Quote of the Day (Anthony Powell, on a Midcentury Cultural Philistine)

“[Kenneth] Widmerpool remained totally unimpressed by the arts. He was even accustomed to show an open contempt for them in tête-à-tête conversation. In public, for social reasons, he had acquired the merest working knowledge to carry him through a dinner party, content with St. John Clarke as a writer, Isbister as a painter.

“ ‘I don’t know about these things,’ he had once said to me. ‘If I don't know about things, they do not interest me. Even if artistic matters attracted me—which they do not—I should not allow myself to dissipate my energies on them.’”— English novelist Anthony Powell (1905-2000), Casanova's Chinese Restaurant (Volume 5 of A Dance to the Music of Time) (1960)

An opportunistic businessman early in his career, Widmerpool changes ideologies along the course of the several decades covered in Anthony Powell’s sprawling 12-volume series A Dance to the Music of Time.

This cultural philistine has little to no use even for reading.
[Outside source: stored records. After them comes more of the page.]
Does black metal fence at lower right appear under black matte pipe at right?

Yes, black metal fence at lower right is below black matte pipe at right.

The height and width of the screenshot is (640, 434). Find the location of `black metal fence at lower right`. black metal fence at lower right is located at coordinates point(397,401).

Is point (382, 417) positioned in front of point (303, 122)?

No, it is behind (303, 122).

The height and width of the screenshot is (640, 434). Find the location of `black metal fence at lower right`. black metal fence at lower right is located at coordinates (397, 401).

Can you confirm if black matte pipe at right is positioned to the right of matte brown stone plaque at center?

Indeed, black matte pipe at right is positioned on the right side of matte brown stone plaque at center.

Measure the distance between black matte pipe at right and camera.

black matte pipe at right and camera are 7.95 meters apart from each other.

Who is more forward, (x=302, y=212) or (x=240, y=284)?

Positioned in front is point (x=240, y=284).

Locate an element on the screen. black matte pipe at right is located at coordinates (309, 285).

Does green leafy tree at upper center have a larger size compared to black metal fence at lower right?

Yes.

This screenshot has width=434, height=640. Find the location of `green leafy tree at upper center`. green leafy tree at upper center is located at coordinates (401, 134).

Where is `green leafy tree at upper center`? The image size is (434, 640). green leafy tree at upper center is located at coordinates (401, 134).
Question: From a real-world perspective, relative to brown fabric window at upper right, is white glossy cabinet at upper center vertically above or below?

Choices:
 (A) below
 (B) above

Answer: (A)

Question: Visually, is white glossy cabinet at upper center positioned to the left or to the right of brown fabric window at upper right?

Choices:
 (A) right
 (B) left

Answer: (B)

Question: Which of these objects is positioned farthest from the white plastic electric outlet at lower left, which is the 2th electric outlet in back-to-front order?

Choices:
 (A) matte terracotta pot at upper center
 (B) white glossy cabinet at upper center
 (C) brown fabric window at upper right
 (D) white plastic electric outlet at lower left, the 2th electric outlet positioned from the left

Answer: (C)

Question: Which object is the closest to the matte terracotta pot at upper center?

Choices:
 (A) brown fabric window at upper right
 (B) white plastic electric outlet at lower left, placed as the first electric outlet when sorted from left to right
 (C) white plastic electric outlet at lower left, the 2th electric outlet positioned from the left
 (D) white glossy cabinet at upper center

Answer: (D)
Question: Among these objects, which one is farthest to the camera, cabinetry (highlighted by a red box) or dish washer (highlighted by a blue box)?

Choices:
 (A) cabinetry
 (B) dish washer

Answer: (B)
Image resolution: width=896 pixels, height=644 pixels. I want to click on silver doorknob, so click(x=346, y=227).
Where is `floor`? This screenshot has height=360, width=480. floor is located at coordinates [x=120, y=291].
But he carries an extraordinary vindictiveness against those he perceives as slighting him or standing in his way that can manifest itself unexpectedly and dangerously.

Oh, yes, he's also used by an authoritarian power based in Russia to subvert the West from within.

As this recent American news story demonstrates, Widmerpool is a type present in contemporary America as well as Powell’s midcentury Britain.

(The image accompanying this post shows Simon Russell Beale as Kenneth Widmerpool in the 1997 British mini-series adaptation of A Dance to the Music of Time.)